Extract provided →

The lights are on
What new ideas the game brings to the table and how well old ideas are presented.
How good a game looks, taking into account any flaws such as bad collision or pop-up.
Does the game’s music and sound effects get you involved or do they make you resolve to always play with the volume down?
Basically, the controller to human interface. The less you think about the hunk of plastic in your hands, the better the playability.
Flat out, just how fun the game is to play. The most important factor in rating a game.
A lot of hope rests with Muramasa. A samurai-infused 2D action game from the makers of the exceptional Odin Sphere, Muramasa is a visual masterpiece with the potential to appeal directly to the Wii’s hardcore base. But simply wanting to like Muramasa isn’t enough; it also needs to hold up its end of the bargain as a piece of entertainment – a feat it manages only sporadically.
No one can deny that the game is beautiful. The vibrant backgrounds, hulking bosses, and flashy combat make Muramasa a treat to behold. I definitely took a little extra damage because I was staring at the gorgeous art instead of paying attention to my enemies. A little more context behind the characters and their breathtaking surroundings would have been nice, but narrative clearly isn’t a priority. Instead of getting a story, you’ll traverse the Japanese countryside, encountering random ambushes by various ninjas and mythical beasts.

Data block →
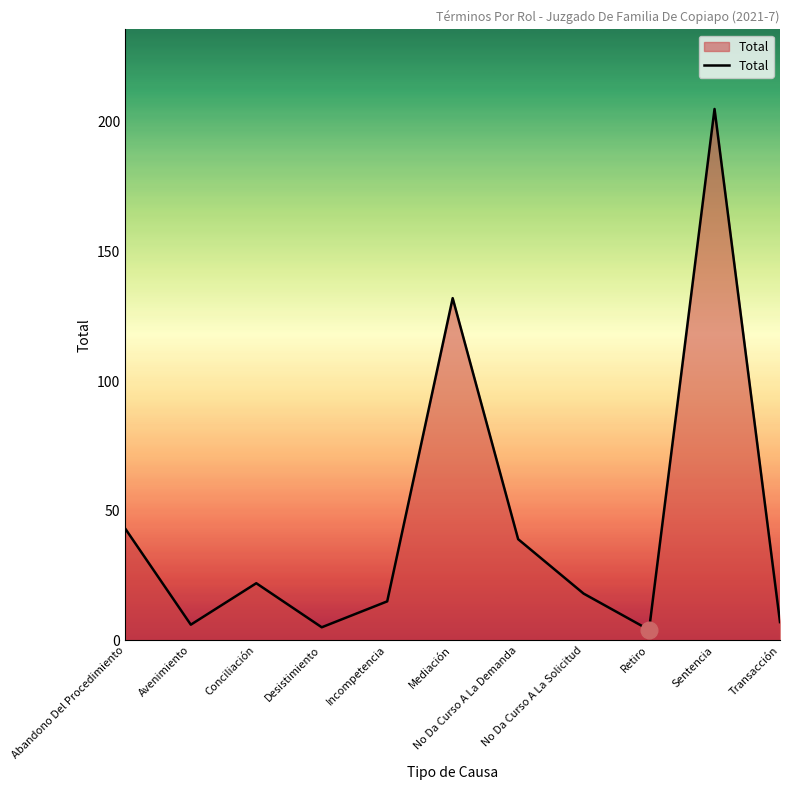

Does the chart have visible grid lines?

No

Task instructions →
1 > According to the Muramasa review, which earlier game did the makers of Muramasa create?
2 > Using the Muramasa review, explain why the reviewer took a little extra damage while playing.
3 > Carry on the Muramasa review from the point where it ends.
The listing has no connection to the text.

Answers provided →
1 > Odin Sphere.

2 > The reviewer was staring at the game's gorgeous art instead of paying attention to the enemies.

3 >
Combat is where Muramasa’s sharpened blade truly shines. Movement is quick, controls are responsive, and the intense action puts your reflexes to the test. Mid-air clashes over the rooftops and effortless dashes through enemies give combat an exhilarating kinetic vibe. Unfortunately, most encounters don’t last more than a minute or two, forcing you to sheathe your blade just when you’re warming up.
As much as I enjoyed the battles, the system doesn’t get deeper or evolve. The moves you perform during the tutorial are the same ones you’ll use against the final boss, save for your sword-specific special moves. You never get the sensation of becoming more powerful as you progress; the swords you forge grow stronger, but so do the enemies, so nothing really changes. In a particularly lame decision, the two playable characters even control identically.
Apart from the disappointing ramp-up, Muramasa’s other major issue is backtracking. Certain s words essentially act as colored keycards, breaking down previously impenetrable barriers – often in areas you’ve long since beaten. This means you need to take an uneventful run back, fighting weak enemies along the way. The process serves no purpose other than artificially extending the game and snuffing out your enthusiasm in transit.
Even in the face of some structural missteps, Muramasa is a visually stunning game that is entertaining in the heat of battle – though that heat eventually cools down due to short and shallow encounters. Without better pacing and a lot more depth, Muramasa isn’t fit to run with the top-tier action titles.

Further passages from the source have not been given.